* Your instructions
Return all the data, word for word.

* Data extract

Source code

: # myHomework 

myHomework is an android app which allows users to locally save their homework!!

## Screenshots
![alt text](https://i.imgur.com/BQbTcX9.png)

* Response area
Source code

: # myHomework 

myHomework is an android app which allows users to locally save their homework!!

## Screenshots
![alt text](https://i.imgur.com/BQbTcX9.png)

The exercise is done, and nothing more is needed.